**Exercise text**
***
Suspend the use of the veto in cases of mass atrocities [fr]

Security Council’s working methods
Statement by Mrs Anne Gueguen, Deputy Permanent Representative of France to the United Nations
Security Council - 6 February 2018

"Because it is focused on the crises that are currently disturbing the international order, more than any other institution the Security Council must be able to adapt its methods and functioning to changes in its environment." Anne Gueguen


I would first like to thank you, Mr. President, for organizing today’s open debate, which shows how important you consider the issue of improving the Security Council’s working methods, both in your position as President of the Council for this month and as Chair of the Informal Working Group on Documentation and Other Procedural Questions.

I would also like to thank Ian Martin warmly for his briefing and for his recent report on the subject in Security Council Report.

The first point I would like to emphasize is that what is at stake behind our reflections on the Security Council’s working methods is the effectiveness of the United Nations organ that has primary responsibility for issues of international peace and security, in accordance with Article 24 of the Charter of the United Nations. Because it is focused on the crises that are currently disturbing the international order, more than any other institution the Security Council must be able to adapt its methods and functioning to changes in its environment. In order to do that, when necessary it must be able to reflect on its own work and examine it critically. The Council’s work rests on a foundation based, needless to say, on the Charter, particularly Chapter V. Apart from that juridical basis, the Council’s rules are listed in its provisional rules of procedure. This edifice is crowned by a set of rules and best practices outlined in the famous note by the President of the Security Council currently contained in the annex to document S/2017/507 — note 507.
***
**Material provided**
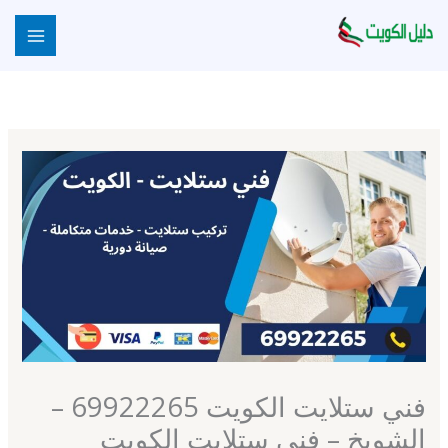
خطي
لى
لمحتوى
فني ستلايت الكويت 69922265 –
الشويخ – فني ستلايت الكويت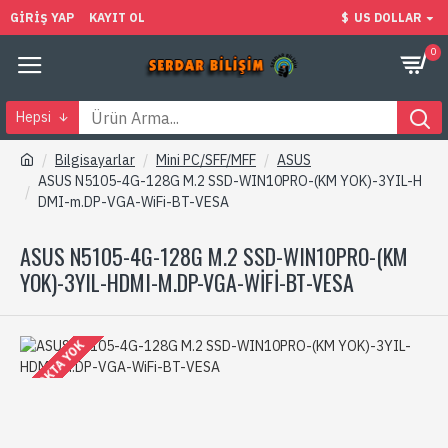
GIRIŞ YAP
KAYIT OL
$
US DOLLAR
0
Hepsi
Bilgisayarlar
Mini PC/SFF/MFF
ASUS
ASUS N5105-4G-128G M.2 SSD-WIN10PRO-(KM YOK)-3YIL-H
DMI-m.DP-VGA-WiFi-BT-VESA
ASUS N5105-4G-128G M.2 SSD-WIN10PRO-(KM
YOK)-3YIL-HDMI-M.DP-VGA-WIFI-BT-VESA
STOKTA YOK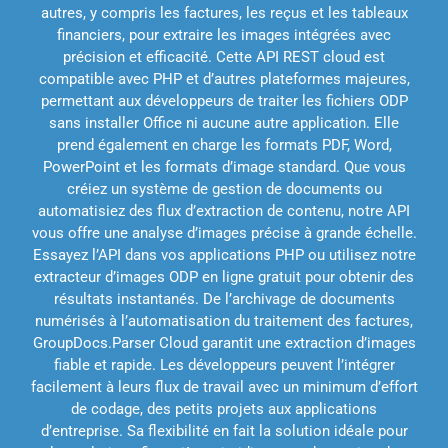
autres, y compris les factures, les reçus et les tableaux
financiers, pour extraire les images intégrées avec
précision et efficacité. Cette API REST cloud est
compatible avec PHP et d’autres plateformes majeures,
permettant aux développeurs de traiter les fichiers ODP
sans installer Office ni aucune autre application. Elle
prend également en charge les formats PDF, Word,
PowerPoint et les formats d’image standard. Que vous
créiez un système de gestion de documents ou
automatisiez des flux d’extraction de contenu, notre API
vous offre une analyse d’images précise à grande échelle.
Essayez l’API dans vos applications PHP ou utilisez notre
extracteur d’images ODP en ligne gratuit pour obtenir des
résultats instantanés. De l’archivage de documents
numérisés à l’automatisation du traitement des factures,
GroupDocs.Parser Cloud garantit une extraction d’images
fiable et rapide. Les développeurs peuvent l’intégrer
facilement à leurs flux de travail avec un minimum d’effort
de codage, des petits projets aux applications
d’entreprise. Sa flexibilité en fait la solution idéale pour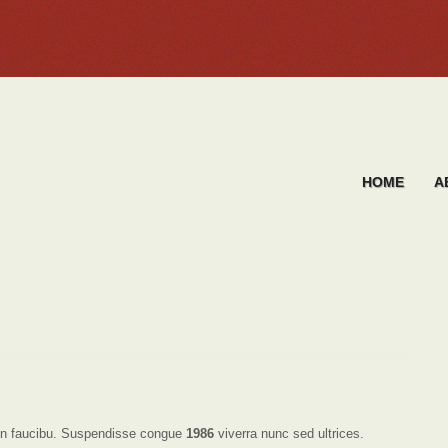
HOME
A
s in faucibu. Suspendisse congue
1986
viverra nunc sed ultrices.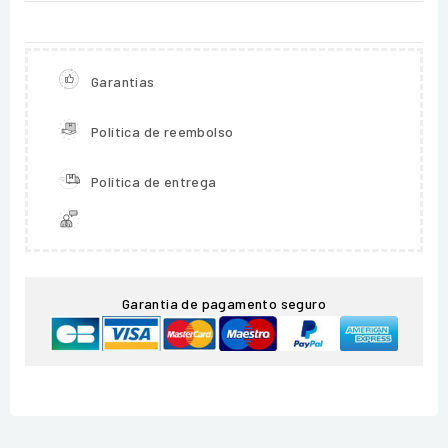
Garantias
Política de reembolso
Política de entrega
Garantia de pagamento seguro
***
**Brief 1**
In the statement on the Security Council's working methods, which article of the UN Charter does the speaker cite as giving the Council primary responsibility for international peace and security?
**Brief 2**
Carry the statement on the Security Council's working methods forward from its final sentence.

**Written response 1**
Article 24 of the Charter of the United Nations.

**Written response 2**
The second point I want to emphasize is that one of the Council’s strengths is the flexibility of its rules. The difficult part of the work of the Informal Working Group lies precisely in its ability to codify those rules and good practices without depriving them of that flexibility. The latest version of note 507 — and I would like to pay tribute to Japan, the previous Chair of the Informal Working Group on Documentation and Other Procedural Questions — records a series of important and useful steps.
With regard to its form, the note has been simplified and reorganized to be a clearer guide to the daily work of the Council. France used it quite often during its presidency in October. With regard to substance, the note includes several new elements that reflect existing practices or goals set by the Council. I will mention a few points that my delegation considers to be vital.

First, there are details on preparing newly elected members and future members for the Council. Second are the good practices in the area of consultations, including more regular use of different items in accordance with the development of events, an effort to make discussions more interactive, and enhanced transparency through more frequent press statements. Thirdly, there are recommendations aiming to make briefings more operational and ensure that they meet the expectations of the Council. Fourthly, the note sets out specific guidelines on how texts will be discussed before they are adopted by the Council, in particular with regard to the role of penholders. Fifthly, there are factors to improve the preparation, content and follow-up of Security Council missions. Sixth are indications reflecting the goal of strengthening the joint work with regional organizations, in particular the Peace and Security Council of the African Union.

Following such comprehensive work, our responsibility — in the first place, that of the Informal Working Group — is to work to fully implement the recommendations set by the Council. Much remains to be done to benefit fully from existing guidelines before starting new endeavours. Among the areas for improvement, a few recurring factors should be recalled.

During consultations, our discussions must be more direct, more interactive and more informal in order to foster a genuine exchange of views. At public meetings, in particular open debates, we must do better to enforce time limits on interventions and ensure that they are operational in nature. Generally, we should ensure that the Council continues its efforts to adapt the format of its meetings to the subjects addressed. For example, in certain cases we could avoid instances of redundancy when public briefings are followed by closed consultations. We should also continue to benefit from informal meetings, in particular Arria Formula meetings, and informal interactive dialogue. France believes that it is essential to ensure systematic respect for multilingualism for all Council documents and meetings, including those of its subsidiary bodies.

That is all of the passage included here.